Assignment: Pick out every line of the records that contains the word "True", and copy each one. Case counts, so only lines that match its capitalization qualify.

--- Records shown ---

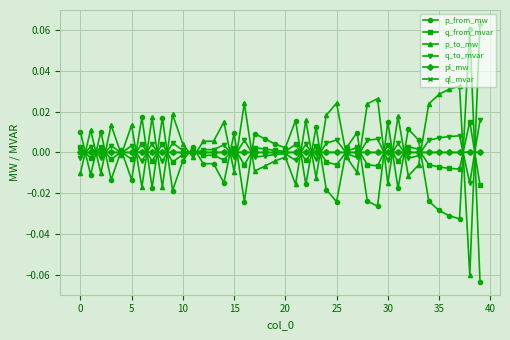

How many lines are shown in the chart?

6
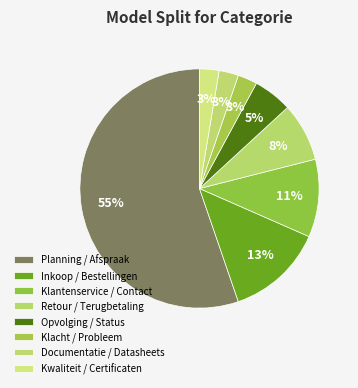

What percentage is the Documentatie / Datasheets slice, to the nearest percent?

3%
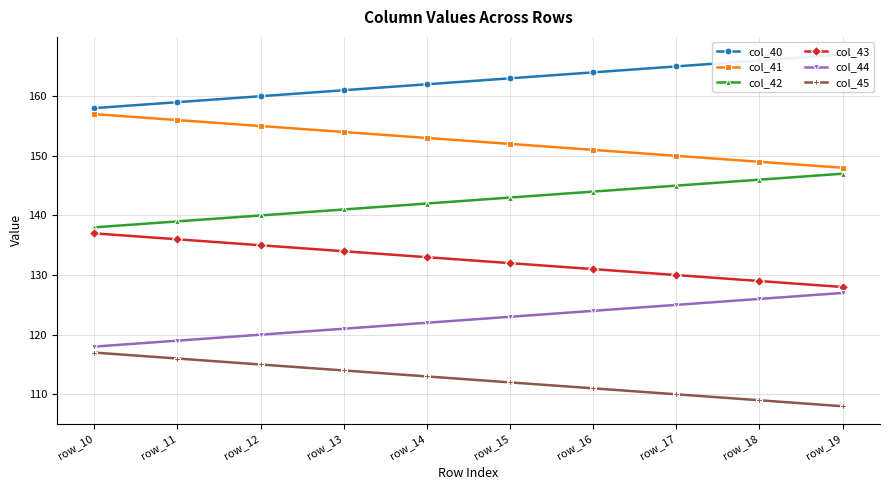

What is the average value of the col_45 series?

112.5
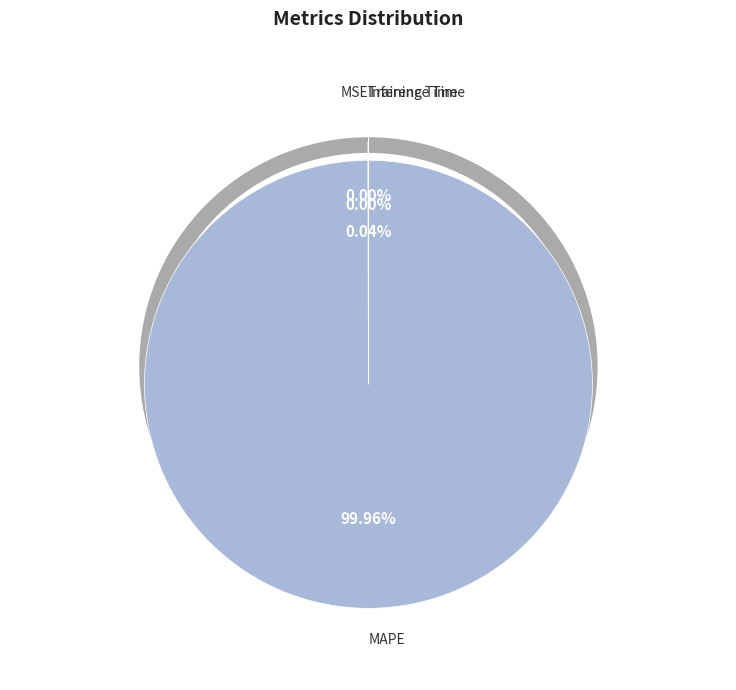

Which category has the biggest portion of the pie?

MAPE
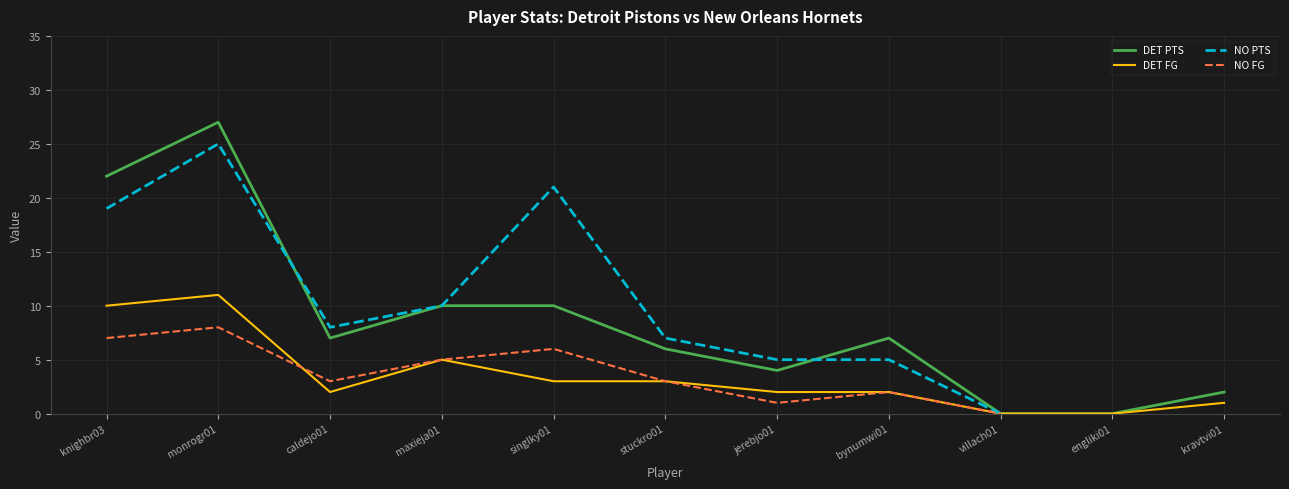

The DET FG series shows 5 at maxieja01. True or false?

True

---

Solution to this task:
The DET FG series shows 5 at maxieja01. True or false?
True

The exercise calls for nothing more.